KRAFCHIK - O Brasil vai bem no nosso índice, mas isso não significa muito porque vários países que estudamos são ruins quando se trata de transparência, como China, Sudão, República Democrática do Congo. O Brasil ainda não fornece informação suficiente que permitiria aos cidadãos controlar totalmente os gastos públicos.
Se o país realmente estiver interessado em se unir aos mais transparentes do mundo, precisa fazer três coisas. A primeira e mais importante é incluir informações sobre empresas estatais, especialmente BNDES e Petrobras. Elas representam uma parte substancial dos recursos públicos.
A segunda é aprovar uma lei de acesso a informação, pois é preciso garantir que os cidadãos tenham direito de pedir e receber dados. Isso me leva ao terceiro ponto, que é ter um "orçamento cidadão", já que os gastos públicos estão codificados para técnicos.
Se o Brasil quer mesmo combater a pobreza, precisa ir além na transparência. Isso é ainda mais importante nesse período de crise econômica.

FOLHA - Por quê?
KRAFCHIK - Cada centavo é ainda mais importante. O governo precisa tomar decisões, já que o dinheiro não dá para tudo, e a participação da sociedade aumenta as chances de ele ser bem gasto.

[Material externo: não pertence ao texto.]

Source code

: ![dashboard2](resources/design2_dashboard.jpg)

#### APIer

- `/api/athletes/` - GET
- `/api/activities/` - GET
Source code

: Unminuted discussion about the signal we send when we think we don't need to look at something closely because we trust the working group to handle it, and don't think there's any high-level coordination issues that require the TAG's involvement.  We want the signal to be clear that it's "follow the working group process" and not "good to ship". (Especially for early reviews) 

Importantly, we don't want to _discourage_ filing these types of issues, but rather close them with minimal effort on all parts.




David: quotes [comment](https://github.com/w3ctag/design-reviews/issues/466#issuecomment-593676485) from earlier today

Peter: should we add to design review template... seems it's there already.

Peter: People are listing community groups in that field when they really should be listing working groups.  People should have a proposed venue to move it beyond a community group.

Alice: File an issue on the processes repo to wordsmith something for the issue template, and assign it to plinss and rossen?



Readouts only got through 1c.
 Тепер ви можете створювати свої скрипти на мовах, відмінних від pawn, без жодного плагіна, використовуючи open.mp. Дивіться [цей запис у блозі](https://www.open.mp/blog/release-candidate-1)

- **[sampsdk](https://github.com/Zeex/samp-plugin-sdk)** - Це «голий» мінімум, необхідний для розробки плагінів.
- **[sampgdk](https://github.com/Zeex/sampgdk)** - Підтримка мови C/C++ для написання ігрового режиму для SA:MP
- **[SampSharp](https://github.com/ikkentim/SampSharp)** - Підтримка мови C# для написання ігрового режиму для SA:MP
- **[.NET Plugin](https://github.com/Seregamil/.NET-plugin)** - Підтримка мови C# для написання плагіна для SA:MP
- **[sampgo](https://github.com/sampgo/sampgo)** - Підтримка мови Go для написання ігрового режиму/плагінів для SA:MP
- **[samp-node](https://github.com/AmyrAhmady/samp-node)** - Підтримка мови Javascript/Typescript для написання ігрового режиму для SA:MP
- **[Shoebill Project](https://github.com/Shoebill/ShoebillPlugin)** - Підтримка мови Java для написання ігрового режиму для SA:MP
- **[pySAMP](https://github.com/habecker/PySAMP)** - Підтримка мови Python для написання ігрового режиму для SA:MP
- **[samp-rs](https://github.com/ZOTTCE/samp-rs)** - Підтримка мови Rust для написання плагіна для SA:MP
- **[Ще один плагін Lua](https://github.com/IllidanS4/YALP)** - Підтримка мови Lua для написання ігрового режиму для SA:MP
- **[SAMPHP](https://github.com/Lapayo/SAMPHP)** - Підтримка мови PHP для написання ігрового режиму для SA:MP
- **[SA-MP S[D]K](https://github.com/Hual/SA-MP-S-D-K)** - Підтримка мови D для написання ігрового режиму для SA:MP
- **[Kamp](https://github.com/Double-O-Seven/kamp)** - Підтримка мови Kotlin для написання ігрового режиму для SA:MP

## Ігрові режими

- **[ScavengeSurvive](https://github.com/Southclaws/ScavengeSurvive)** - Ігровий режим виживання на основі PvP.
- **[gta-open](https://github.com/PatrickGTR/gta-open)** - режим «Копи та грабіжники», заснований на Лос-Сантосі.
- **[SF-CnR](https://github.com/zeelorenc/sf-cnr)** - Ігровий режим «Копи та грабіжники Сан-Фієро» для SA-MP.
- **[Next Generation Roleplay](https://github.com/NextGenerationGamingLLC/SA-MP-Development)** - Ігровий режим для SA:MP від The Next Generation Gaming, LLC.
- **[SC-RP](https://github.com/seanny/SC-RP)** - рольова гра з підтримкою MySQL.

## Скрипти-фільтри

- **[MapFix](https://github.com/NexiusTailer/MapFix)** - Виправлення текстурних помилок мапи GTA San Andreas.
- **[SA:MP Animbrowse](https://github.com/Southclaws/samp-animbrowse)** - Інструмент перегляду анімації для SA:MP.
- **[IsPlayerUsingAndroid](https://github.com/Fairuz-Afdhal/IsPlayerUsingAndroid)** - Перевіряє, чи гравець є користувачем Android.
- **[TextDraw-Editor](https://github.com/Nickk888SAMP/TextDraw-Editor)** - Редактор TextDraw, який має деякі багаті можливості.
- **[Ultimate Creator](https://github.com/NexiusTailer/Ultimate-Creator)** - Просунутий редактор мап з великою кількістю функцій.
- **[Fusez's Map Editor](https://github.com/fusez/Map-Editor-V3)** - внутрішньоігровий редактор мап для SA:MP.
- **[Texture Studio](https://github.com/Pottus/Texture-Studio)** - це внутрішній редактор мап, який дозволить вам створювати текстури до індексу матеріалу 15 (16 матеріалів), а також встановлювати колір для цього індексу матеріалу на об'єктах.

FOLHA - Por que as estatais não são transparentes?
KRAFCHIK - Acredito que por falta de vontade. Pelo que pesquisamos nos 85 países, a ausência de transparência não é falta de capacidade de produzir informações. A maior parte dos governos tem muito mais informações do que eles tornam disponíveis. Desses 85, 51 já produzem muitos documentos, mas usam para propósitos internos. A transparência poderia ser aberta imediatamente.

FOLHA - No Brasil também?
KRAFCHIK - Sim. Se o governo e especialmente as estatais tiverem a vontade de serem abertas ao controle público eles já têm informação para fazer uma mudança. O BNDES poderia começar a publicar a lista de operações que tem com empresas privadas, publicar de maneira completa as cidades em que projetos estão sendo implementados e os critérios que o banco usa para escolher que empresas ele decide investir. O mesmo vale para a Petrobras.

FOLHA - O sr. soube dos casos envolvendo uso de passagens aéreas por parlamentares brasileiros?
KRAFCHIK - Acho fácil olhar para esse caso e dizer que é muito pequeno para se preocupar. O importante é que o uso inapropriado de dinheiro público para viagens é um indicador de um problema mais profundo: qual importância o governo dá a esses assuntos.
Na África do Sul houve um episódio muito parecido que ficou conhecido como "travelgate". Em 2003, descobriu-se parlamentares faziam pedidos de viagem que ou não eram feitas ou não eram para trabalho ou eram para parentes.
Duas coisas foram feitas imediatamente: uma auditoria internacional privada foi contratada e a polícia especializada em crime organizado foi acionada. A investigações mostraram que cerca de 150 membros do Parlamento estavam envolvidos. Catorze foram processados e multados em até US$ 15 mil, valor alto na África do Sul.

FOLHA - Todos foram punidos?
KRAFCHIK - Não. Isso aconteceu em 2005 e depois a história morreu. O governo começou a pressionar o Parlamento para jogar tudo para debaixo do tapete. Eles tinham esse poder, já que as pessoas votam no partido, que tem a lista dos que serão eleitos. A investigação nunca foi divulgada por completo.
Além disso, as listas de viajantes foram compradas das agências de viagem e a imprensa não teve acesso. Hoje algumas organizações estão utilizando a Lei de Acesso a Informações para acionar o governo e trazer à luz toda a história.

FOLHA - Quais são as lições?
KRAFCHIK - A África do Sul, assim como o Brasil, tem uma imprensa muito atuante. Então, é bom que casos como este sejam revelados. Contratar imediatamente uma auditoria independente é uma boa atitude. Quanto mais demorar, mais as provas serão encobertas e mais as pessoas irão esquecer.
Não é suficiente dizer que há um problema e que vai alterar a lei, porque você não saberá como melhorá-la se não entender como ela foi transgredida.

FOLHA - Que conclusões o sr. tira sobre o Brasil?
KRAFCHIK - O país não está aproveitando seu potencial. Há setores que devem trabalhar independentemente do governo. Imprensa, ONGs, o Congresso e o Judiciário são os atores que têm a responsabilidade de garantir que os cidadãos compreendam que os gastos públicos não dizem respeito apenas ao governo.